True serverless helps alleviate some of the administration and management issues related to FaaS
Creating distributed applications demands a thorough understanding of cloud infrastructures and architectures. Engineers must address complex operational issues, including provisioning, configuration and how their code will behave over a distributed architecture.
The current standard is to architect programs into microservices, before deploying to cloud hardware. Docker and similar technologies ensure that the microservices are strongly isolated in-terms of access, dependencies, and the potential overcommit of resources.

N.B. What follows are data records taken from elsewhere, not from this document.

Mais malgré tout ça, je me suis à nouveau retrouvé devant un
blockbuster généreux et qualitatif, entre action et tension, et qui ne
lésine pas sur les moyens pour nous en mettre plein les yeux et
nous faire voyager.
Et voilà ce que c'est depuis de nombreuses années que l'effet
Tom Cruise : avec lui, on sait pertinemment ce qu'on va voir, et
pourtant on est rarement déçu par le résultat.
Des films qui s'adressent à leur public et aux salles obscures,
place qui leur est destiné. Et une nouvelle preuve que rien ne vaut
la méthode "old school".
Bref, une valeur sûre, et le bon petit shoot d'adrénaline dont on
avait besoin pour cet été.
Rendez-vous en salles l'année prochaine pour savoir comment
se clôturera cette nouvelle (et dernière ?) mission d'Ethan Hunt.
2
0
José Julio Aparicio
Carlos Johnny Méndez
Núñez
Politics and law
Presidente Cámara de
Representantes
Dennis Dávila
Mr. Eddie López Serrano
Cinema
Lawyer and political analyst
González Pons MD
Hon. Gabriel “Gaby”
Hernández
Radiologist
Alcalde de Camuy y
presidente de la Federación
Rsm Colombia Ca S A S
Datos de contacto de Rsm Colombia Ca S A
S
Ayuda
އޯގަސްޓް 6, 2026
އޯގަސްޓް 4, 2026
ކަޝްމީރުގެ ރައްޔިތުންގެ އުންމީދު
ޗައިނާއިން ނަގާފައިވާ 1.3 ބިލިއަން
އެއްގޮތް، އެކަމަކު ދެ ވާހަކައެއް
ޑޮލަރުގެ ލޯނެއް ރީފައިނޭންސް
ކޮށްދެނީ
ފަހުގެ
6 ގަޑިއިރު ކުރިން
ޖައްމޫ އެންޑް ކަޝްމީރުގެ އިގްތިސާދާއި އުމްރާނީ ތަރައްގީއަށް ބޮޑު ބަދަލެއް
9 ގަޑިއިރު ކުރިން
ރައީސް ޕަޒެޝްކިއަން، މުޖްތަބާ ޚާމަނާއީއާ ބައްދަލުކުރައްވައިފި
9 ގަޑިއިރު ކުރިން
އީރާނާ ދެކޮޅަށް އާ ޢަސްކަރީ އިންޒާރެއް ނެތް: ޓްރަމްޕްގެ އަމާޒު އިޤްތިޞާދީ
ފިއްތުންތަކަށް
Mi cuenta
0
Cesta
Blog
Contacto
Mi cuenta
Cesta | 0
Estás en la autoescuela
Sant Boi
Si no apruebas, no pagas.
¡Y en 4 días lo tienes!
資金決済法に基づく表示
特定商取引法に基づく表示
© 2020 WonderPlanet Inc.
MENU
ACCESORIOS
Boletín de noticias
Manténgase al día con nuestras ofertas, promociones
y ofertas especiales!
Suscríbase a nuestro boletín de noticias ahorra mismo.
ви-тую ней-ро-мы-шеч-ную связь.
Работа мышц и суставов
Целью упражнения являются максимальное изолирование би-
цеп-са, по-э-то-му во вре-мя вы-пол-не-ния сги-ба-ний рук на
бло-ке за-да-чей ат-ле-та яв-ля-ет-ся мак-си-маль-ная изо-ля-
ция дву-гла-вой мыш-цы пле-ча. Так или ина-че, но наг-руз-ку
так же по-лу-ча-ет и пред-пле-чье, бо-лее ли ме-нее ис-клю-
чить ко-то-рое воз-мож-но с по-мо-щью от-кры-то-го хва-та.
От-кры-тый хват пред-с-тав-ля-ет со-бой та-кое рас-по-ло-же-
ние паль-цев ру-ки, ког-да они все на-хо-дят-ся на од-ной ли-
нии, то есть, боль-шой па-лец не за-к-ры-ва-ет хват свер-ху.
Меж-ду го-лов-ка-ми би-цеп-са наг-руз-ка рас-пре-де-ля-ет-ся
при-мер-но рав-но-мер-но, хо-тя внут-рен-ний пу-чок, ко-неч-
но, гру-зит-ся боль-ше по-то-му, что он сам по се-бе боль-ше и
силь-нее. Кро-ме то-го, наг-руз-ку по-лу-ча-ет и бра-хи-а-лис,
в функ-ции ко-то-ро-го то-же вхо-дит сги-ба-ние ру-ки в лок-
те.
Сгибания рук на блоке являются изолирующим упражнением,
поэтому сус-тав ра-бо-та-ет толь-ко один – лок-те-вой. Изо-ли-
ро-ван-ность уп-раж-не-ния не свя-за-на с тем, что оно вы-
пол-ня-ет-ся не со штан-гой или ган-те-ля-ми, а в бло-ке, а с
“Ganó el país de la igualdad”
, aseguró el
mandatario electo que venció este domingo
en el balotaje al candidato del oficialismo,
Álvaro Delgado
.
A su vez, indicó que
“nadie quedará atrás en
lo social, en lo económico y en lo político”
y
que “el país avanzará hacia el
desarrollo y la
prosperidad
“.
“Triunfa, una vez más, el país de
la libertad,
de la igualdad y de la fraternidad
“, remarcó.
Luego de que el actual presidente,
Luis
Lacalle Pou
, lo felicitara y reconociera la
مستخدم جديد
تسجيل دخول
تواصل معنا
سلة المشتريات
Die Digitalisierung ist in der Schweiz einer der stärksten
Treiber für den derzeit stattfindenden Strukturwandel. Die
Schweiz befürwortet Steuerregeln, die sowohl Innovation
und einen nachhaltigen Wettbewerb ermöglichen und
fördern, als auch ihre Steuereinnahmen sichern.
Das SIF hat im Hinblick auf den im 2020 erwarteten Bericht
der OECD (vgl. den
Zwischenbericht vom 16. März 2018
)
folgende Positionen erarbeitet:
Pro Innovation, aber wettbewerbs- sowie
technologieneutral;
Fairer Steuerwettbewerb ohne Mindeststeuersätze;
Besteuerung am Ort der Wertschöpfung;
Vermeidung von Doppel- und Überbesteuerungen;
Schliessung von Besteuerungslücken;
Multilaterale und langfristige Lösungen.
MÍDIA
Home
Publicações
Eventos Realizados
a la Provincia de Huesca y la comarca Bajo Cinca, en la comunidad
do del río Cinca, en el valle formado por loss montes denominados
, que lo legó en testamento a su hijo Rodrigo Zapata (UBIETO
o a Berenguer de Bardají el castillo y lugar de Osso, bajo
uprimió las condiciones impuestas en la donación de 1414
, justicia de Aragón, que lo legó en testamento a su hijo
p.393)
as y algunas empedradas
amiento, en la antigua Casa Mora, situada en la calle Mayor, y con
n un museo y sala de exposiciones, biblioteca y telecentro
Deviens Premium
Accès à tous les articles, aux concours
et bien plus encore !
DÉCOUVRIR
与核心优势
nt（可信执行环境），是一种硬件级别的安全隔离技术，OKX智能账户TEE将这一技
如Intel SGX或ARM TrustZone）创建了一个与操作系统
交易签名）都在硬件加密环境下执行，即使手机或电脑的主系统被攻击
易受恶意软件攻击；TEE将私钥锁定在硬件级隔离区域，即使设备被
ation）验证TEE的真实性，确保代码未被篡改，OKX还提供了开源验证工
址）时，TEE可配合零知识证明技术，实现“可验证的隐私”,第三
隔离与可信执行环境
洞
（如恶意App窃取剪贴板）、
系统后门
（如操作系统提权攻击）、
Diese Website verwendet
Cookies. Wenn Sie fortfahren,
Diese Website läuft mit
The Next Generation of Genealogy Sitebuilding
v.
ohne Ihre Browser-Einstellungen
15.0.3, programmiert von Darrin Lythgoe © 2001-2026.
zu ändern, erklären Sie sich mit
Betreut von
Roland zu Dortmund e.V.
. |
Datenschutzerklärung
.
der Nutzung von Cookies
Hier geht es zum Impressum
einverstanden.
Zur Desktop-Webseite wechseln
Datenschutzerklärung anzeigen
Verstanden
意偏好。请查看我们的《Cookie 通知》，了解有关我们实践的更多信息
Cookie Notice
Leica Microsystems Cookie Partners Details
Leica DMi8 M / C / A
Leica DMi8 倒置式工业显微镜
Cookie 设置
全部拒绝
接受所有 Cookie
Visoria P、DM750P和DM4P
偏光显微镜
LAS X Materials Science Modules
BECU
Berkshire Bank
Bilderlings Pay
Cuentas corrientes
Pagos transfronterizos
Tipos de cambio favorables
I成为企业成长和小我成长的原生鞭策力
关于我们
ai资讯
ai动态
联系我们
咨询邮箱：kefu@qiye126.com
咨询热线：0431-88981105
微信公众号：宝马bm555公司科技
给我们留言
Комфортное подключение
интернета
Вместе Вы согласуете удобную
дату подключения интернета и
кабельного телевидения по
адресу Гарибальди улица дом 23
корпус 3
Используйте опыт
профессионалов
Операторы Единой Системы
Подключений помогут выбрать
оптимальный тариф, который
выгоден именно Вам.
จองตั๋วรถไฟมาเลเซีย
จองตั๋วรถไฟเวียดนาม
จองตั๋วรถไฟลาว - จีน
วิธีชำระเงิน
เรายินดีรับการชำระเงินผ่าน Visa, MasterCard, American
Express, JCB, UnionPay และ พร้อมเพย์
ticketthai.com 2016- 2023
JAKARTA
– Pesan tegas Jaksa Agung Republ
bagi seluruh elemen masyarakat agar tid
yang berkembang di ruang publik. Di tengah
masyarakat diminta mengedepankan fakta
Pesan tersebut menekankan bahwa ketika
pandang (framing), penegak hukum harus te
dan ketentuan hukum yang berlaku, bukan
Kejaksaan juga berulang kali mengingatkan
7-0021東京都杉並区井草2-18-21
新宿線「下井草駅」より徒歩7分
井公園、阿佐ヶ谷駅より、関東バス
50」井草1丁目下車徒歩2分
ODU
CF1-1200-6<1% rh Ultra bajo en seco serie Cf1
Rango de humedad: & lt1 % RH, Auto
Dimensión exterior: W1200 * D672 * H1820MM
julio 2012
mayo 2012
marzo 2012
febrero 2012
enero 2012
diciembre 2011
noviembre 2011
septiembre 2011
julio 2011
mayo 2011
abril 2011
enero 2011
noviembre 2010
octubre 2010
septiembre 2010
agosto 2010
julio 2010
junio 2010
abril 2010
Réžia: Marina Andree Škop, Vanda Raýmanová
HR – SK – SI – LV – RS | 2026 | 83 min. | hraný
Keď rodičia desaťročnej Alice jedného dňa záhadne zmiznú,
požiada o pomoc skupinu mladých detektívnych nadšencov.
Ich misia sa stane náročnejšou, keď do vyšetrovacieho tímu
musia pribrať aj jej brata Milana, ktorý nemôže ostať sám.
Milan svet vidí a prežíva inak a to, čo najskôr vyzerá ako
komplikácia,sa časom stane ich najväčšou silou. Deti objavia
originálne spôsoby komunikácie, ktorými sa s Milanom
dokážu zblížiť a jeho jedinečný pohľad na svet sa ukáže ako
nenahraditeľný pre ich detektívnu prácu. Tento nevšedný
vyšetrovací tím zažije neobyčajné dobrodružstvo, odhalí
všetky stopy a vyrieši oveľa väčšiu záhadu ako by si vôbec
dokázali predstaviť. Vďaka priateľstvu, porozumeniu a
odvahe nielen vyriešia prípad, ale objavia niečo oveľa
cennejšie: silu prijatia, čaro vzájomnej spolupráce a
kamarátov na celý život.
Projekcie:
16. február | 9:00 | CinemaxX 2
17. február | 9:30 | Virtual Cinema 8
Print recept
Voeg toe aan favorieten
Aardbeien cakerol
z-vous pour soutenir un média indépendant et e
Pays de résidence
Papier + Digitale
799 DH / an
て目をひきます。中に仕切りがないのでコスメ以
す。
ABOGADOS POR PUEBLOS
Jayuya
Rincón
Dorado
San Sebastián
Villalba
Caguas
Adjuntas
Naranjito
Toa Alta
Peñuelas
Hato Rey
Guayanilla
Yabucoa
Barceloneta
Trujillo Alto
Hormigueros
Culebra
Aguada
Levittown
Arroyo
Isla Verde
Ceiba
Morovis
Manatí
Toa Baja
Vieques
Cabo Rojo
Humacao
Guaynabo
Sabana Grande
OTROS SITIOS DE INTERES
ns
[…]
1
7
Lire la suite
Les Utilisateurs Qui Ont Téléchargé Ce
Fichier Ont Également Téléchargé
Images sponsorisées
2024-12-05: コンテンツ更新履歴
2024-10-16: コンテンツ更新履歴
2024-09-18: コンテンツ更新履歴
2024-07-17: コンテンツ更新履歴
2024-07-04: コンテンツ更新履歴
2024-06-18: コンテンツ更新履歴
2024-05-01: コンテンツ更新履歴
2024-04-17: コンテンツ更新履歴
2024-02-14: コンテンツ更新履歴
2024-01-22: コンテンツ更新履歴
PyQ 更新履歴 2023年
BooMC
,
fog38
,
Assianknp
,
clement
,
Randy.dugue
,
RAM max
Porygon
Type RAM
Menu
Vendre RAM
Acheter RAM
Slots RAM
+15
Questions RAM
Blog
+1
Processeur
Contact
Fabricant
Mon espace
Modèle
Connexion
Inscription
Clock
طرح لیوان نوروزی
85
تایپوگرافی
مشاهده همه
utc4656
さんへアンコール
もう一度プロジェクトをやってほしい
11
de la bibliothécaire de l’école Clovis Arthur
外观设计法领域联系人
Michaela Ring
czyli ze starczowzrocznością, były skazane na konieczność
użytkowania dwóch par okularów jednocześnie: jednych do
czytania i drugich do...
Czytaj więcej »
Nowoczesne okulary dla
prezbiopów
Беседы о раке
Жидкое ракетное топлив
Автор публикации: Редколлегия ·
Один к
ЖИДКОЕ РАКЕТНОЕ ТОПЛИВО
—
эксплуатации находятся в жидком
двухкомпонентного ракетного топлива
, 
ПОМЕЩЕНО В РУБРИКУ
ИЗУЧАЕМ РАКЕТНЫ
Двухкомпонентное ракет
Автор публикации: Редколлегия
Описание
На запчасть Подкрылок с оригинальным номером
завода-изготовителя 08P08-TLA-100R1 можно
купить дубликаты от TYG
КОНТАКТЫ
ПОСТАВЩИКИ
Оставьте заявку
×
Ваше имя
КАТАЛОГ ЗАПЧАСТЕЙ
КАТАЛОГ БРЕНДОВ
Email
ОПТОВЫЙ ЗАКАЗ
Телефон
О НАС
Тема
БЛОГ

However, containerization is an imperfect solution that masks rather than addresses the core problems of running cloud applications. As an application scales, scripting architectures and defining how different containers communicate with one another becomes exponentially complex. The solution—orchestration technologies such as Kuberenetes—adds yet another layer to an already bloated stack ill-designed for the needs of distributed computing.
These problems were, in theory, to be alleviated by the concept of serverless—not the removal of servers, but rather the removal of their administration. However, since its emergence in the early part of the last decade, the term has become conflated with function as a service (FaaS).
FaaS tools such as AWS Lambda break code into computational event-driven units, which only run when called. The event-driven logic scales quickly, efficiently and dynamically, driving down costs as the provider takes care of all server updates and administration, while developers only pay for what is used.
However, functions run on their own custom framework and are limited in memory and execution time, rendering FaaS an inappropriate approach for scaling an entire application. Regularly scheduled database tasks, CPU-bound processes and long-running persistent connections to a server are examples of common patterns that map poorly onto FaaS.
Serverless Is More Than Just FaaS
A platform that looks after the infrastructure of an entire application (as opposed to specific functions) is the logical evolution of FaaS, and represents a truly serverless paradigm. Serverless, in this sense, takes the dynamic scaling properties of FaaS, but without fragmenting the application.
Rather than simply linking together different components of a larger system, a serverless platform ensures long-running processes and fast discovery, enabling services to communicate and cooperate with one another quickly and reliably. Arbitrarily large memory capacity and unbounded execution time are underpinned by predictable execution and robustness guarantees well beyond the layered stack approach of FaaS. Developers can altogether ignore the management and configuration of servers, treating computation in purely algorithmic or data terms.
Whereas containerization and FaaS solve pieces of the distributed computing puzzle, they also introduce new issues as the user must engineer their own infrastructure stack to carry out even basic tasks. By contrast, serverless could reduce an application engineered with Chef, Docker, Kubernetes, the JVM and Akka to a single abstraction. It allows for programs to be easily scaled up and down, harnessing almost limitless computing power, without compromising runtime.